Data shown:

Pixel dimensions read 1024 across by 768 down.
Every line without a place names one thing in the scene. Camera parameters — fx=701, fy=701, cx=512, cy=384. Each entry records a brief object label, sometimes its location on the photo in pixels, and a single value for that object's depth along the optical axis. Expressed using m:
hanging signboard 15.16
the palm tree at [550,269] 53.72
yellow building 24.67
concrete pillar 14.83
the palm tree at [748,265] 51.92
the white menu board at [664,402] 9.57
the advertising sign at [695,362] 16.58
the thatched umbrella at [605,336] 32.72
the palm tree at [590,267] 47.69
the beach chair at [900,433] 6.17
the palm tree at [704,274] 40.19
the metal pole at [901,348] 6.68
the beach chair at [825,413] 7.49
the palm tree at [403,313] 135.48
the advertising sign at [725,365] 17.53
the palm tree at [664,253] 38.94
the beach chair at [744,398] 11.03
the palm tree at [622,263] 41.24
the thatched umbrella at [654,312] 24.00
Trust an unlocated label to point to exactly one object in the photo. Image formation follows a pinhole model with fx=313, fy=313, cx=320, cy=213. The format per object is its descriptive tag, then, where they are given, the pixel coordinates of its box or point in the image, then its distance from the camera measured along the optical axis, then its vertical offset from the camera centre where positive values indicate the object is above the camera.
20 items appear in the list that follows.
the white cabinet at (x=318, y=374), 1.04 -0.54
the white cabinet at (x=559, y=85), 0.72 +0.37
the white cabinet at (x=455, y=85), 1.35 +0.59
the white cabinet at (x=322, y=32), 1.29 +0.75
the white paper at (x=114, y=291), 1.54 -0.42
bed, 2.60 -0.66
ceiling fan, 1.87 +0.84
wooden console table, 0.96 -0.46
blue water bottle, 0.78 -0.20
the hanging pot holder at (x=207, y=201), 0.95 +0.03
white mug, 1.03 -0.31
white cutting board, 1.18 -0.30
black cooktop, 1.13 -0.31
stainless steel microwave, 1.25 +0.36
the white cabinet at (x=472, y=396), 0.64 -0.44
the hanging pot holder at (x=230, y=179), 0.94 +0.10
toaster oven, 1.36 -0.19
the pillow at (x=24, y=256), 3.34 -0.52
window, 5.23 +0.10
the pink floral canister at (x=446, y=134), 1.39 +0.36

Goal of the exercise: The expected response consists solely of the lines from the one with "the beach chair at [900,433] 6.17" through the end of the records, repeated exactly.

Answer to this problem:
the beach chair at [900,433] 6.17
the palm tree at [704,274] 40.19
the metal pole at [901,348] 6.68
the beach chair at [825,413] 7.49
the palm tree at [403,313] 135.48
the advertising sign at [725,365] 17.53
the palm tree at [664,253] 38.94
the beach chair at [744,398] 11.03
the palm tree at [622,263] 41.24
the thatched umbrella at [654,312] 24.00
Trust an unlocated label to point to exactly one object in the photo. Image formation follows a pinhole model with fx=313, fy=313, cx=320, cy=213. The format per object is its descriptive tag, then, where they are given, the pixel coordinates of its box or point in the image, then its distance from the camera measured along the optical axis, then its vertical offset from the camera centre where positive values indicate the object is above the camera.
20 items appear in the list that follows.
the white cabinet at (x=318, y=374), 1.04 -0.54
the white cabinet at (x=559, y=85), 0.72 +0.37
the white cabinet at (x=455, y=85), 1.35 +0.59
the white cabinet at (x=322, y=32), 1.29 +0.75
the white paper at (x=114, y=291), 1.54 -0.42
bed, 2.60 -0.66
ceiling fan, 1.87 +0.84
wooden console table, 0.96 -0.46
blue water bottle, 0.78 -0.20
the hanging pot holder at (x=207, y=201), 0.95 +0.03
white mug, 1.03 -0.31
white cutting board, 1.18 -0.30
black cooktop, 1.13 -0.31
stainless steel microwave, 1.25 +0.36
the white cabinet at (x=472, y=396), 0.64 -0.44
the hanging pot holder at (x=230, y=179), 0.94 +0.10
toaster oven, 1.36 -0.19
the pillow at (x=24, y=256), 3.34 -0.52
window, 5.23 +0.10
the pink floral canister at (x=446, y=134), 1.39 +0.36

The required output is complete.